> **Work item**:
Which lines below hold the word "method"? Report each one.
[Input data Boundary: Start]
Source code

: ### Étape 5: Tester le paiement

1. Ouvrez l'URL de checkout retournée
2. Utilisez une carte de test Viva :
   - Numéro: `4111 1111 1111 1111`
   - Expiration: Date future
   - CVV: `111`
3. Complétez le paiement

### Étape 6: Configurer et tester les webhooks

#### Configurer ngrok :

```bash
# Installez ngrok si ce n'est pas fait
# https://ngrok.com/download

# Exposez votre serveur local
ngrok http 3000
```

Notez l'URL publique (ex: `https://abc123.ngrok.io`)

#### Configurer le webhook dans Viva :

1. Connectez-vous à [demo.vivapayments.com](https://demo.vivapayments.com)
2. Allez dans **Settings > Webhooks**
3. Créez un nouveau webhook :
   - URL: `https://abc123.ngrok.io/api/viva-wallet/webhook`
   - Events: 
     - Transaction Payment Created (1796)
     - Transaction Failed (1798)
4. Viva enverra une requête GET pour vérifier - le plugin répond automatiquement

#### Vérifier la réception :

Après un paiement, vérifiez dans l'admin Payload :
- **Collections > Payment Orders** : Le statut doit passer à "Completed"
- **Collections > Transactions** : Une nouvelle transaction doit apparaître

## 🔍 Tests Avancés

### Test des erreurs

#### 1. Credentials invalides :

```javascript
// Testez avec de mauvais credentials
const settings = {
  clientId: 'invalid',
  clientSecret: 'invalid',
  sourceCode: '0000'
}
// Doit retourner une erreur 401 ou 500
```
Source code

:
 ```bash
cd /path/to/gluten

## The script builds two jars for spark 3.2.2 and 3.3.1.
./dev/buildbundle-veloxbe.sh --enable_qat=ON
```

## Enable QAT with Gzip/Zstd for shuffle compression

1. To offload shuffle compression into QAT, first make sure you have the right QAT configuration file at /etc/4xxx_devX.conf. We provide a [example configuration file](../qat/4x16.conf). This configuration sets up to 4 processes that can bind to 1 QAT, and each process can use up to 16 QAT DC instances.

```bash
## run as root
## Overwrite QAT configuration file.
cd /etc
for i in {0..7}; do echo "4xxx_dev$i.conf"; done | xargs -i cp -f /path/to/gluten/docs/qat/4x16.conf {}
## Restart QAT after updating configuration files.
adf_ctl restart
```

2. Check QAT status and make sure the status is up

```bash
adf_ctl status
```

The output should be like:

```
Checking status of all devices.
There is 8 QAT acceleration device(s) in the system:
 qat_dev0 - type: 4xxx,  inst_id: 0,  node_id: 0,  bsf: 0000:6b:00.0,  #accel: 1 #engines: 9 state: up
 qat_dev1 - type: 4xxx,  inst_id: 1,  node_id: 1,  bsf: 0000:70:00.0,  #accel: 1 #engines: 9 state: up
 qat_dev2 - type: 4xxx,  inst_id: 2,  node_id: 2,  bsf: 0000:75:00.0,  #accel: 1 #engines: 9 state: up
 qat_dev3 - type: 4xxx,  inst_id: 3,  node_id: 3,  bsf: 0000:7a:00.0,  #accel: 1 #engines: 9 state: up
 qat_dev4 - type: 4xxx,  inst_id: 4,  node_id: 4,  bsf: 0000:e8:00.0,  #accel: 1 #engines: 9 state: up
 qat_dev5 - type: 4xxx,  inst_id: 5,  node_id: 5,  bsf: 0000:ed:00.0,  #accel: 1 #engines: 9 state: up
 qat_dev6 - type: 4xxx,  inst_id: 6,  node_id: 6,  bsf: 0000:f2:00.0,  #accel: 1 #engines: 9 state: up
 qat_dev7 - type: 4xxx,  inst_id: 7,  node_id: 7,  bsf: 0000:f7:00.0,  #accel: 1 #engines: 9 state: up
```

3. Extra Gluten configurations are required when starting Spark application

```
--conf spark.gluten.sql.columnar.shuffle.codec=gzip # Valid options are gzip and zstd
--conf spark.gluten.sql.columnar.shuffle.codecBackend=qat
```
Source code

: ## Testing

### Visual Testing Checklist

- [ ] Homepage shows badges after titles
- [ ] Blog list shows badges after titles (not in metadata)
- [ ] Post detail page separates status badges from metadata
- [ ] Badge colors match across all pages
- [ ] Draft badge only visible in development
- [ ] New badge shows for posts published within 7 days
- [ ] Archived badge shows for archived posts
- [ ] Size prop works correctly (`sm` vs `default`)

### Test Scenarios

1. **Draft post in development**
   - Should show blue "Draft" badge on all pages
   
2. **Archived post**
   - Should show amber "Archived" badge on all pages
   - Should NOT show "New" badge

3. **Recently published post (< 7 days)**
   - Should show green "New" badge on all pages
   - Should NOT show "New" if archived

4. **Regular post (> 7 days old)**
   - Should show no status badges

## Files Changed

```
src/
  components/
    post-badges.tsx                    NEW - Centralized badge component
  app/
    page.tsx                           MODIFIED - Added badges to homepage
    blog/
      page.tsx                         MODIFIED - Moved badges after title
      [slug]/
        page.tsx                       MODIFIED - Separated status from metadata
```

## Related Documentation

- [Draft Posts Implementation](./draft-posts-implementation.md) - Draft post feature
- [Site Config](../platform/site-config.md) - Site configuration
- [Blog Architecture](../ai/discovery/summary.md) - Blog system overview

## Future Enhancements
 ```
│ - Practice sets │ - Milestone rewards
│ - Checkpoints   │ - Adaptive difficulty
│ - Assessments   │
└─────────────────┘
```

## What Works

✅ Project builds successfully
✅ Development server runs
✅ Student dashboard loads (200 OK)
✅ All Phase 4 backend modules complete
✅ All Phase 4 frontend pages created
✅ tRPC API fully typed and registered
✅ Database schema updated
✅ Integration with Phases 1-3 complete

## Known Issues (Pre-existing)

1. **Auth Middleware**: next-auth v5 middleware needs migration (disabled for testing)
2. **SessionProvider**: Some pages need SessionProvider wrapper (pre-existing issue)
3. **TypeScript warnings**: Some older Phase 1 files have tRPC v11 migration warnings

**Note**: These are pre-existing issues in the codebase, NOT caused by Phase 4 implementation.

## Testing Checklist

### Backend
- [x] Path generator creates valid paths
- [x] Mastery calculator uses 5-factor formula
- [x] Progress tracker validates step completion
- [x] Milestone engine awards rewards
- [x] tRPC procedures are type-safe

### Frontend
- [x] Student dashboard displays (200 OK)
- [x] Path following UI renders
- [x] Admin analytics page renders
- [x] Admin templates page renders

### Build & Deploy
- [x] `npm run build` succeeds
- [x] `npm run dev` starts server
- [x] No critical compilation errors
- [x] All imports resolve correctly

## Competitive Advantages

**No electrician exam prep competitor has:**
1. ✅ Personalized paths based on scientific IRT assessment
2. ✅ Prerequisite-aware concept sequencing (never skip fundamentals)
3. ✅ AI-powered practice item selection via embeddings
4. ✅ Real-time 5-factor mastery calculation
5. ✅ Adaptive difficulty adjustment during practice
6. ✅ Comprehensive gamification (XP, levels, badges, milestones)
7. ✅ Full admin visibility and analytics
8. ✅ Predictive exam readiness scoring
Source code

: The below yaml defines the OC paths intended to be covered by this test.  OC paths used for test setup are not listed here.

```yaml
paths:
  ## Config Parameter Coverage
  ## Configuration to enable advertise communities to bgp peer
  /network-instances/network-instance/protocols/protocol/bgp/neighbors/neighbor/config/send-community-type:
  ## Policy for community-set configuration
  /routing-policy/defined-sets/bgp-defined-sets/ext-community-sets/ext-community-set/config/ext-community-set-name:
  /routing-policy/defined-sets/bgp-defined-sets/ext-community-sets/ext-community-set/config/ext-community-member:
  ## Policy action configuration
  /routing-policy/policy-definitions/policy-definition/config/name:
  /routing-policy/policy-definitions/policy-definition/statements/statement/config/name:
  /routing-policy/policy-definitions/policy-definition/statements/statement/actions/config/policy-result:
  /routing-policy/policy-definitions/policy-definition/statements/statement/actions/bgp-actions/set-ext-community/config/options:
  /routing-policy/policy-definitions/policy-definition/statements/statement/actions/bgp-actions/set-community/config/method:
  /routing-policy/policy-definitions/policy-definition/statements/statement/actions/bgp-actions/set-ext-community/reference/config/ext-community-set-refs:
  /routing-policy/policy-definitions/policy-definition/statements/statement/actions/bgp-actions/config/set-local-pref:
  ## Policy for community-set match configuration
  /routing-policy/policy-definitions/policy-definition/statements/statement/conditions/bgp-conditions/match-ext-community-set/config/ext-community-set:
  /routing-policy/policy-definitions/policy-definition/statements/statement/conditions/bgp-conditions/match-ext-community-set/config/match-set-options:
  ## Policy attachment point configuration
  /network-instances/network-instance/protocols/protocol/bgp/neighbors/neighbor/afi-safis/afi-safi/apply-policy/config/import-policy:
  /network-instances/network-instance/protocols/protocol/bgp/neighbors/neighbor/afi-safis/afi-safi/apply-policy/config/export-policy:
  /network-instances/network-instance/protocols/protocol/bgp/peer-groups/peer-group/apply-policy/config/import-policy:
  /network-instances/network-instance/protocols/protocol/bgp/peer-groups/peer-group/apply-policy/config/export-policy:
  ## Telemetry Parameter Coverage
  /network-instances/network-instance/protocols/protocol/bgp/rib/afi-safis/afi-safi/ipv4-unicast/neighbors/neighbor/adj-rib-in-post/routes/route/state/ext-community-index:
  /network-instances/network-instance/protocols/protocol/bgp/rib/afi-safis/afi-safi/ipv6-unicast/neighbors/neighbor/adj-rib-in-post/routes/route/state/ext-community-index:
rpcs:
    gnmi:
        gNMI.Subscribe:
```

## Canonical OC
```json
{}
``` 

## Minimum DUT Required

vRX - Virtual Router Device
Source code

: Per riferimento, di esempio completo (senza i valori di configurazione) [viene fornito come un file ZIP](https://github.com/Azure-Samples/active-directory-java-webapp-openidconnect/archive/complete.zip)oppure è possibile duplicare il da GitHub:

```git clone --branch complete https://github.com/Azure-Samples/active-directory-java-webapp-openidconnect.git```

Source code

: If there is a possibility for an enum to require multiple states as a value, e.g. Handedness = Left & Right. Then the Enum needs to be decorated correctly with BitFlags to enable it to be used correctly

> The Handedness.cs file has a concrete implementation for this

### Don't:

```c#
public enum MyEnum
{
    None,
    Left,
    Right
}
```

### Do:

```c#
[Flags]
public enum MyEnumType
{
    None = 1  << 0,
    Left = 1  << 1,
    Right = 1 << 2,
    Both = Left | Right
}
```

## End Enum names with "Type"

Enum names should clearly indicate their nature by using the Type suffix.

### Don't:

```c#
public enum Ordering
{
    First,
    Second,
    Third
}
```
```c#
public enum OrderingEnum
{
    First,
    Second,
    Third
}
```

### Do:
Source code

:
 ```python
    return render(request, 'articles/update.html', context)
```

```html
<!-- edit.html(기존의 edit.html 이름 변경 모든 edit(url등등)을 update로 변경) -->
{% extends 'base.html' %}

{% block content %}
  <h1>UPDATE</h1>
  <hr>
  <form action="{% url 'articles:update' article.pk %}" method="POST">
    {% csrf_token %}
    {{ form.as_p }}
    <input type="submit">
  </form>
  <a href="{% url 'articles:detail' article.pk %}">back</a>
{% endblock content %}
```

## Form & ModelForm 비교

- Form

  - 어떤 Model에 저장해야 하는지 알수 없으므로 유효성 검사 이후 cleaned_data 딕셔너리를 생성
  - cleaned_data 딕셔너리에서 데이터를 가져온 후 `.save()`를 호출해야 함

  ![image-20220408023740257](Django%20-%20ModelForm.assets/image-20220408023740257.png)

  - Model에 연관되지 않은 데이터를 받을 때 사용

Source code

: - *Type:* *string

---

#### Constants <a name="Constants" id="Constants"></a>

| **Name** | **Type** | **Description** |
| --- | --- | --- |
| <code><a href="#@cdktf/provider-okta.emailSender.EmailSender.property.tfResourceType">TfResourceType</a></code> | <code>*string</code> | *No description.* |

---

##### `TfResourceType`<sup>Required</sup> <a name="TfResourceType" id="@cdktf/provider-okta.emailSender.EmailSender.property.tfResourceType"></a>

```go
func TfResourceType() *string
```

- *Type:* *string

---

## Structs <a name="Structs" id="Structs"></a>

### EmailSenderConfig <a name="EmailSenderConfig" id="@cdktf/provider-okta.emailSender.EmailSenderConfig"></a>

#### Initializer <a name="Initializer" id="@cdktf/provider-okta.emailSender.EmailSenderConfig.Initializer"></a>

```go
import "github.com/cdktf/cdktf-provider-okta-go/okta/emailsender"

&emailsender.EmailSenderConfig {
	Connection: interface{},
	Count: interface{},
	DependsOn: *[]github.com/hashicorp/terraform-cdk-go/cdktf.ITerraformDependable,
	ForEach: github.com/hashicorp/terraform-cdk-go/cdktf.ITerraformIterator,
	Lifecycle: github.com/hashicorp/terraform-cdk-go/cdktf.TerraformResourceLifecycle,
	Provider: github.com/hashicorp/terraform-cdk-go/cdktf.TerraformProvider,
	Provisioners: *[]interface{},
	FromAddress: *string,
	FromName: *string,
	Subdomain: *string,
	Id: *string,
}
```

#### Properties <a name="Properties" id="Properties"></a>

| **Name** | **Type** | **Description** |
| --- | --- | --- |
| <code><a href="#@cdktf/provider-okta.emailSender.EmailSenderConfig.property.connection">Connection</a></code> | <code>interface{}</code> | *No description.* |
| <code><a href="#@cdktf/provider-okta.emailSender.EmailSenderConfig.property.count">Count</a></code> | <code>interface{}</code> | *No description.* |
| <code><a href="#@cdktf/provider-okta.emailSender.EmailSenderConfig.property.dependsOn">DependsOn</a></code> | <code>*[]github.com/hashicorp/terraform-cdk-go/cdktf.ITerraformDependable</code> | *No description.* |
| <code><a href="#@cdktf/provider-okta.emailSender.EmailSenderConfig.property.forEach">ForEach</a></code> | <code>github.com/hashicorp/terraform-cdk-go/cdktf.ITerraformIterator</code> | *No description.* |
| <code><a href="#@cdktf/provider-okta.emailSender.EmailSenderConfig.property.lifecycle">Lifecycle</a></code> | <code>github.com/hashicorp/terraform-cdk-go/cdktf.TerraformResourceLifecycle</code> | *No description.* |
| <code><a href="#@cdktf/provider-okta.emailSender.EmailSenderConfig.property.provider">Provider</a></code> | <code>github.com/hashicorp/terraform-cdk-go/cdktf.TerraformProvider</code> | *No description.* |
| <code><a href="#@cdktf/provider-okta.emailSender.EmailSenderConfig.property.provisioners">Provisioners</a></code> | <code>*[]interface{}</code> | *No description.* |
[Input data Boundary: End]
> **Task output**:
  /routing-policy/policy-definitions/policy-definition/statements/statement/actions/bgp-actions/set-community/config/method:
  <form action="{% url 'articles:update' article.pk %}" method="POST">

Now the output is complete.